How partial withdrawal under NPS can be made?

How partial withdrawal under NPS can be made?

Subscribers can file a partial withdrawal request online. Subscribers can also submit a physical partial withdrawal form (601-PW) along with supporting documents to POP, which will enable POP to conduct an online request. POP, on the other hand, should 'Authorize' the Withdrawal request in the CRA system. At this time, eligible Subscribers must submit their partial withdrawal application to their respective nodal officers/POPs, along with supporting documents to validate their request for partial withdrawals. In an effort to allow the partial withdrawal process easier for subscribers through online, and paperless, it has now been agreed to encourage Subscribers to allow partial withdrawal based on self-declaration,' mitigating the need to provide supporting documents to validate the reasons for partial withdrawal. To smooth up the procedure and ensure prompt settlement of partially withdrawn funds into Subscribers' bank account, partial withdrawal requests submitted electronically will be handled directly in the Central Record Keeping Agency (CRA) system, eliminating the need for authorization at the nodal office/POP point. You should log into your NPS account using your PRAN and password to trigger an exit request if you are exiting NPS via the online way. Though withdrawals from the tier 1 account are subject to certain limitations, withdrawals from the NPS Tier 2 account are not limited - you can request a withdrawal on any working day.

NPS Tax Benefits

NPS Tax Benefits

NPS withdrawals, unlike certain other section 80C provide tax benefits.
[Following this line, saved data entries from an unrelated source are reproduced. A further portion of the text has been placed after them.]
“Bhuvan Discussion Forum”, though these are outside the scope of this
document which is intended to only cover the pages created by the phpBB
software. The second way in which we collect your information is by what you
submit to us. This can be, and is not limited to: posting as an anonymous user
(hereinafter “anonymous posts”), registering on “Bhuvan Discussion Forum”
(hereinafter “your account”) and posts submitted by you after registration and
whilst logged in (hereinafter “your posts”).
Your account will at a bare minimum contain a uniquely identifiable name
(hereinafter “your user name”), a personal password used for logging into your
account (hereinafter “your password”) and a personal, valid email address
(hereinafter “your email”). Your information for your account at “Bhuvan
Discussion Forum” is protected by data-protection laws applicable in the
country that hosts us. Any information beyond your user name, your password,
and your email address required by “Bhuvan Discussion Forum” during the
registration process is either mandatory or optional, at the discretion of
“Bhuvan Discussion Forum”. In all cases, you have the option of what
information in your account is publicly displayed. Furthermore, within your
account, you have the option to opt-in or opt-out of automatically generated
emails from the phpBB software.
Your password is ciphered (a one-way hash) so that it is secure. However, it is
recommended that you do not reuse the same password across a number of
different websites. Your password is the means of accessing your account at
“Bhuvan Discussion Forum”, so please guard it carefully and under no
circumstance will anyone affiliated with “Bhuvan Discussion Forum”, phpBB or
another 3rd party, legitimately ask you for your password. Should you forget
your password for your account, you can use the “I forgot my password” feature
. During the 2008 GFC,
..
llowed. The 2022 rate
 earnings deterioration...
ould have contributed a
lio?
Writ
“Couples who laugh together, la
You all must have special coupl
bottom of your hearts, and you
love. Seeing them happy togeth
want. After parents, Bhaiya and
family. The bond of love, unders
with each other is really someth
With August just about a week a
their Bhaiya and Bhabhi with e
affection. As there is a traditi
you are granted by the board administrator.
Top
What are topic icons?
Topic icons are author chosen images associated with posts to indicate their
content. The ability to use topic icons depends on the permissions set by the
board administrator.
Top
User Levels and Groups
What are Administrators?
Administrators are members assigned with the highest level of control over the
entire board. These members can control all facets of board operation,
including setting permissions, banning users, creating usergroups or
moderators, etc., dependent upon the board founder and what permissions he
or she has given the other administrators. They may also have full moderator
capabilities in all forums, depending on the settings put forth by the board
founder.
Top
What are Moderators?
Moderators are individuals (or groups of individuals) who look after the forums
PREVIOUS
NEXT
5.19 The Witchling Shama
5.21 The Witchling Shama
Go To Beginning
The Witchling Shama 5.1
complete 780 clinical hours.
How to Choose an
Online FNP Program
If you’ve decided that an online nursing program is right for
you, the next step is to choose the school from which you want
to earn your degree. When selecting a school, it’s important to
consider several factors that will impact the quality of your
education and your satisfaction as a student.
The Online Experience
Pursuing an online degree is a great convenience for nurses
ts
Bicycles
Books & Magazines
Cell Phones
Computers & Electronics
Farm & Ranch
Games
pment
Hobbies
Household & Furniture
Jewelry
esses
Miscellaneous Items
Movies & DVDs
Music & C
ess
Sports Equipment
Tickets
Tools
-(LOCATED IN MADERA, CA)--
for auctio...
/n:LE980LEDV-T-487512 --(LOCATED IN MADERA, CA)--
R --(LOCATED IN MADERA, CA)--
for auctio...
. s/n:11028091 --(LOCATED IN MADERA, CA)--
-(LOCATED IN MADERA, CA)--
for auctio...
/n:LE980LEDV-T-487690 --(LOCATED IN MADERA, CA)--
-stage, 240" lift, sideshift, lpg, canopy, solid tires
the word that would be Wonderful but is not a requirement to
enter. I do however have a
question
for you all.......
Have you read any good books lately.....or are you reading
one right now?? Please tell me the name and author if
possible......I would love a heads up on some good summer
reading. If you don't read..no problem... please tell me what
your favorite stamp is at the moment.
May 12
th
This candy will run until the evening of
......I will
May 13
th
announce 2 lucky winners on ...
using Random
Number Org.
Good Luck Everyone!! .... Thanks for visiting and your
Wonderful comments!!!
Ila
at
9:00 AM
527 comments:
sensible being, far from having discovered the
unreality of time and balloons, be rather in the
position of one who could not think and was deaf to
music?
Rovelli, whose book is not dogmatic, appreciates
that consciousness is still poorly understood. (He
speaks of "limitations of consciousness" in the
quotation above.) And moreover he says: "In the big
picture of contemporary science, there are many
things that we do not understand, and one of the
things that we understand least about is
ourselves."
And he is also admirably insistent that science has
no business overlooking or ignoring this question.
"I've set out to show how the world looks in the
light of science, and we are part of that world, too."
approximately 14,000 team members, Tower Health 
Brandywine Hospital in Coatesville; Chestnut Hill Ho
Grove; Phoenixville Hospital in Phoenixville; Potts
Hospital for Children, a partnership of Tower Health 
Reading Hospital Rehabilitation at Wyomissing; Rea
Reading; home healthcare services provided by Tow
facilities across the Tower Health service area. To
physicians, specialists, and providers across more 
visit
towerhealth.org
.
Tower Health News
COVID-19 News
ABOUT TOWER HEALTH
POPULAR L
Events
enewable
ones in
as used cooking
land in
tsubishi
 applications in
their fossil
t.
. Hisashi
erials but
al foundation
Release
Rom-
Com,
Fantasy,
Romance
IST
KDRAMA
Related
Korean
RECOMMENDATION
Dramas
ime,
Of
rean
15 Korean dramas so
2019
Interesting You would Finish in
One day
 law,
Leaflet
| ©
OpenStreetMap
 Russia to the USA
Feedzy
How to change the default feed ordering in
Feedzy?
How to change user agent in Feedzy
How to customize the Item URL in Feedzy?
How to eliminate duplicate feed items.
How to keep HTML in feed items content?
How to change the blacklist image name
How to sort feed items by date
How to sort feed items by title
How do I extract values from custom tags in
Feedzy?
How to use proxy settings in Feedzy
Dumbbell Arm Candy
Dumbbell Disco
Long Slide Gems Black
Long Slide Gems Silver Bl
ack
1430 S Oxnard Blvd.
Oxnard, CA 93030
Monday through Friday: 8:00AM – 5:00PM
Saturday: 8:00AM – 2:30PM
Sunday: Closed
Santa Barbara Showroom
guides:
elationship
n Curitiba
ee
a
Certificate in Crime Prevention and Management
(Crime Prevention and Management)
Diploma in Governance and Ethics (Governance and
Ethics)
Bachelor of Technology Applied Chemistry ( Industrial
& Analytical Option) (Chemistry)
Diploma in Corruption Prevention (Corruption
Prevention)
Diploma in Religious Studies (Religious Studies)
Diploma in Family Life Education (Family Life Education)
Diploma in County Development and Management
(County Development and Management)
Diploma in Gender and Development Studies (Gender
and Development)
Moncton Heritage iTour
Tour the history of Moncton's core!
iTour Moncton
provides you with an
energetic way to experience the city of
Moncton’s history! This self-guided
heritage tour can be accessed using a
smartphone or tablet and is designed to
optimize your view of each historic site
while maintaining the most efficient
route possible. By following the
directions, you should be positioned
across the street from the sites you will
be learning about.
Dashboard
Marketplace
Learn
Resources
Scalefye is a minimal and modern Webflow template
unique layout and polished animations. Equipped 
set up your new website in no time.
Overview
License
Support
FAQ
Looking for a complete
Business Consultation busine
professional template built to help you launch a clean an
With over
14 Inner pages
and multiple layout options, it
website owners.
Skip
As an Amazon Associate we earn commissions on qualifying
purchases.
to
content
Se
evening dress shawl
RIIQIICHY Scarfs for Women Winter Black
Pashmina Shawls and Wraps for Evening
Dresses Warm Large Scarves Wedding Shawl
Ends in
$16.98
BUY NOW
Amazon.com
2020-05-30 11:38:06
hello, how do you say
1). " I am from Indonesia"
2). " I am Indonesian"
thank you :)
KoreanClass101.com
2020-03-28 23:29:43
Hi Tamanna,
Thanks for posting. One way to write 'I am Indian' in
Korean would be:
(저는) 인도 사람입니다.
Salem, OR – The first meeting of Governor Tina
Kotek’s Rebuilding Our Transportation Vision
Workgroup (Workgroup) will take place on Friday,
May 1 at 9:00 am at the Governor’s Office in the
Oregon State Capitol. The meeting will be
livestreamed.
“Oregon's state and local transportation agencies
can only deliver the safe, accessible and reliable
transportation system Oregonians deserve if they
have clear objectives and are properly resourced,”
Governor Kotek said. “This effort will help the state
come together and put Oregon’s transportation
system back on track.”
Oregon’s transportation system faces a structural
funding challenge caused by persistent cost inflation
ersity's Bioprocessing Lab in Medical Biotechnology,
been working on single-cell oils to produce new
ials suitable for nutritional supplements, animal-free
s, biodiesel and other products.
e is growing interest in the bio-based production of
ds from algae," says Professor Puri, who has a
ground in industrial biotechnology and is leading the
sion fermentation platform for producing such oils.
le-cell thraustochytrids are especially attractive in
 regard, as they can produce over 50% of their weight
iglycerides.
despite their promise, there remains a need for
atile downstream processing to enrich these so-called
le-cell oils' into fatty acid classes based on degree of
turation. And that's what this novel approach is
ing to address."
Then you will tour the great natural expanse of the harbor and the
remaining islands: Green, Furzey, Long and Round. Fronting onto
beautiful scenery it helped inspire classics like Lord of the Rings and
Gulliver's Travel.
Contributions to Tier 1 are tax-deductible which qualify under Section 80CCD(1) and Section 80CCD(1B). This ensures that you can place up to Rs. 2 lakh in an NPS Tier 1 account and claim a deduction for the whole sum, i.e. Rs. 1.50 lakh under Sec 80CCD(1) and Rs. 50,000 under Sec 80CCD(1B). Over and above the benefit of Rs. 1.50 lakhs allowed as a deduction under Sec 80CCD(1), an additional deduction of Rs. 50,000/- is available under Section 80CCD(1B). As a result, Section 80CCD(1) and Section 80CCD(1B) raises the cumulative exemption limit to Rs. 2.00 lakhs.